NUM_SUBNETS | Numpy Seed | Tensorflow Seed | Notable Shearlet Looking Networks, by Rank |
---|---|---|---|
15 | 47 | 47 | 2, 4, 8, 9, 10 |
15 | 47 | 82 | 9, 10 |
15 | 47 | 96 | Unremarkable |
15 | 82 | 47 | 2, 3, 10 |
15 | 82 | 82 | Unremarkable |
15 | 82 | 96 | 2, 3, 7, 8 |
15 | 96 | 47 | 3, 4, 7 |
15 | 96 | 82 | 3, 6 |
15 | 96 | 96 | Accuracy < 0.5 |
30 | 47 | 47 | 3, 7 |
30 | 47 | 82 | 4, 5, 7 |
30 | 47 | 96 | 3, 5, 6, 8 |
30 | 82 | 47 | 2 |
30 | 82 | 82 | 1, 5 (almost) |
30 | 82 | 96 | 7 |
30 | 96 | 47 | 1, 3, 8 |
30 | 96 | 82 | Unremarkable |
30 | 96 | 96 | 6 |
45 | 47 | 47 | 7 |
45 | 47 | 82 | Unremarkable |
45 | 47 | 96 | Unremarkable |
45 | 82 | 47 | 1, 3, 5, 7 |
45 | 82 | 82 | 9, 10 |
45 | 82 | 96 | 5 |
45 | 96 | 47 | 6, 8 |
45 | 96 | 82 | 2, 4 |
45 | 96 | 96 | Accuracy < 0.5 |
15 Subnetworks | 30 Subnetworks | 45 Subnetworks |
---|---|---|
np: 47, TF: 47 | np: 47, TF: 96 | np: 82, TF: 47 |
np: 47, TF: 47 | np: 82, TF: 47 | np: 82, TF: 47 |
np: 82, TF: 47 | np: 82, TF: 96 | np: 82, TF: 82 |
np: 82, TF: 47 | np: 96, TF: 47 | np: 82, TF: 96 |
I don’t claim that every subnetwork output I marked as being notable is indeed a shearlet. Basically what I was looking for was, as the name suggests, sheared trapezoids. In particular, the manuscript mentions that shearlets “on high scales”, or which are strongly anisotropic, should appear on or near points of singularity; see this and this. By that metric, there were more of these that appeared in the experiments I ran than I expected. To answer the question posed in the title of this blog post, I think that neural networks sometimes learn functions which look like shearlets when you have a quadratic decision boundary. I have some reservations about whether this holds true for general cartoon-like functions. If it were true that learning shearlets for cartoon-like decision boundaries were provably optimal, regardless of network topology, and that cartoon-like functions offer good approximations for natural images, then this greatly undercuts the success of breakthroughs in image classification with deep learning in my opinion.

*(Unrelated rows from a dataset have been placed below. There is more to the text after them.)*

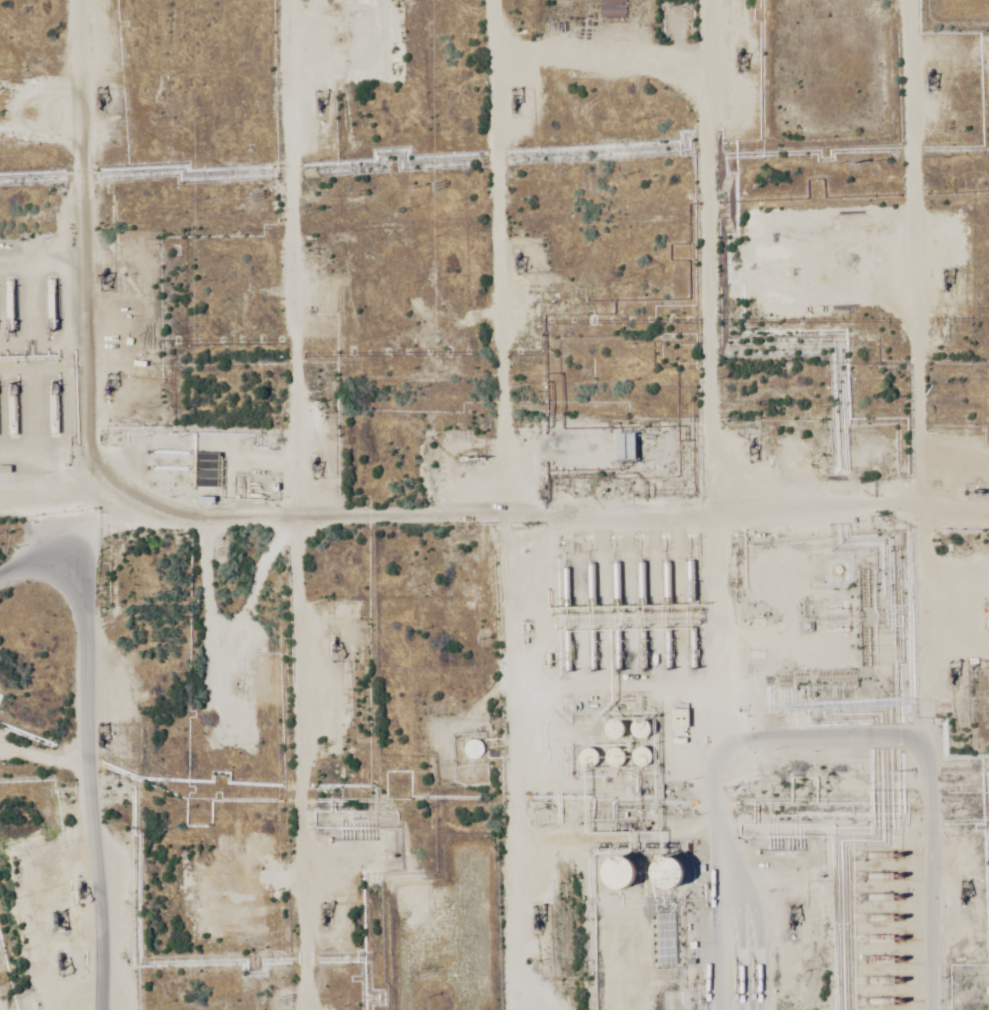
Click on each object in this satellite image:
road: (63, 266)
road: (123, 368)
road: (281, 503)
road: (491, 504)
road: (676, 505)
road: (909, 505)
road: (494, 536)
road: (44, 553)
building: (677, 721)
road: (92, 770)
building: (475, 777)

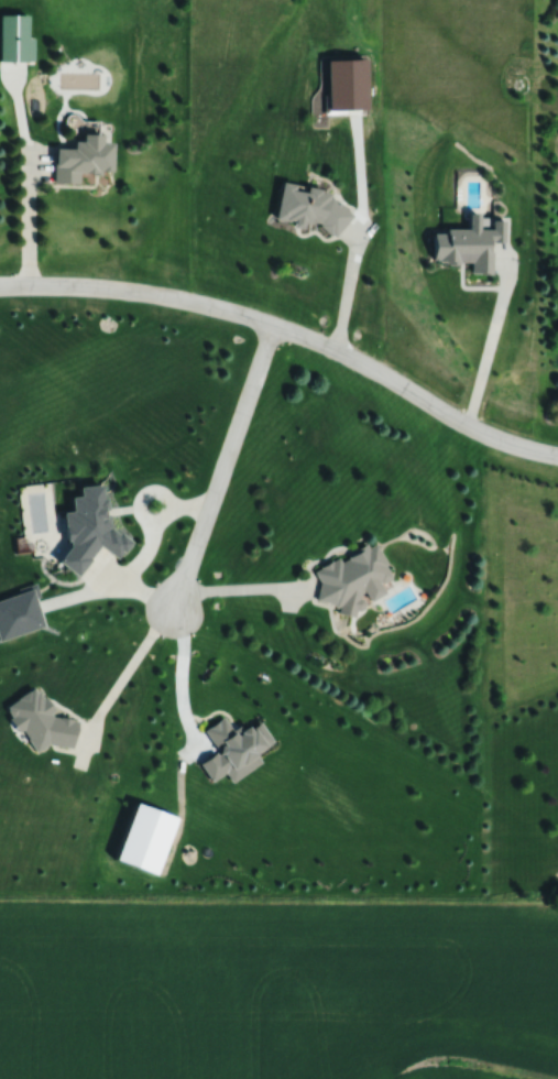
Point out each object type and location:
building: (84, 158)
building: (313, 209)
road: (28, 222)
road: (347, 293)
road: (290, 332)
road: (487, 345)
road: (219, 466)
road: (143, 552)
building: (353, 580)
road: (241, 587)
road: (133, 658)
road: (180, 669)

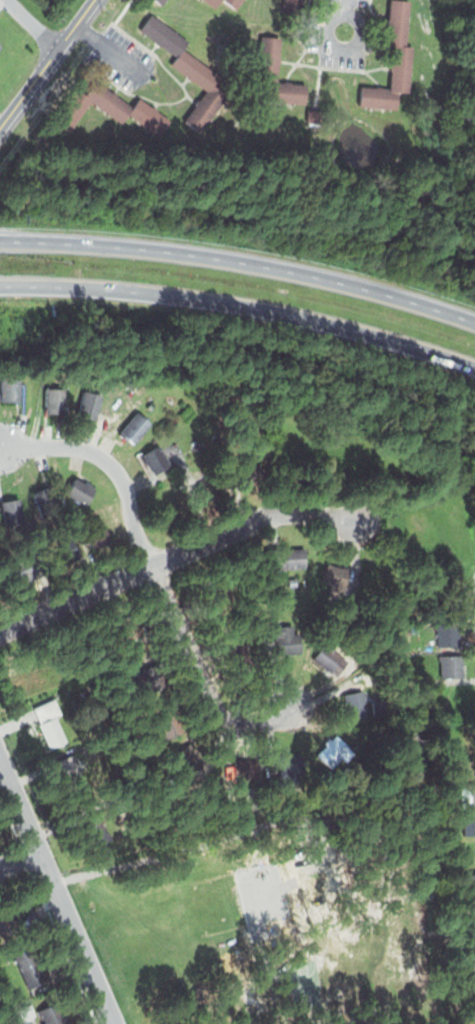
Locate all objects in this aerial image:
building: (161, 1)
building: (213, 1)
building: (235, 2)
road: (345, 2)
building: (293, 4)
road: (33, 25)
building: (0, 46)
building: (269, 59)
building: (393, 59)
road: (47, 65)
building: (190, 70)
building: (112, 107)
road: (240, 260)
road: (241, 304)
building: (10, 388)
building: (54, 400)
building: (90, 406)
building: (151, 406)
building: (134, 427)
building: (155, 459)
road: (109, 464)
building: (207, 487)
building: (80, 490)
building: (47, 501)
building: (72, 509)
building: (11, 512)
building: (96, 532)
building: (59, 550)
road: (175, 554)
building: (286, 559)
building: (19, 565)
building: (337, 576)
building: (210, 599)
building: (284, 635)
building: (448, 635)
building: (132, 640)
building: (233, 657)
building: (328, 657)
building: (452, 667)
building: (375, 671)
road: (200, 674)
building: (150, 678)
building: (358, 705)
building: (168, 718)
building: (51, 733)
building: (334, 750)
building: (194, 752)
building: (245, 768)
building: (227, 770)
building: (70, 771)
building: (292, 771)
building: (466, 793)
building: (468, 823)
building: (97, 824)
building: (471, 853)
road: (20, 860)
building: (471, 886)
road: (55, 892)
building: (9, 922)
building: (28, 961)
building: (470, 985)
building: (26, 1011)
building: (57, 1013)
building: (13, 1021)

I think the more interesting point of this manuscript is that neural networks do just as well as representation systems, if not better. The better question to explore is what types of functions are learned by neural networks when they’re trained to approximate a signal class \(\mathcal{C}\). I’m not sure whether we’re equipped mathematically to answer such questions yet. Nevertheless, I think Bölcskei, Grohs, Kutyniok, and Petersen have laid excellent ground work for mathematicians to build off of in answering questions about deep learning.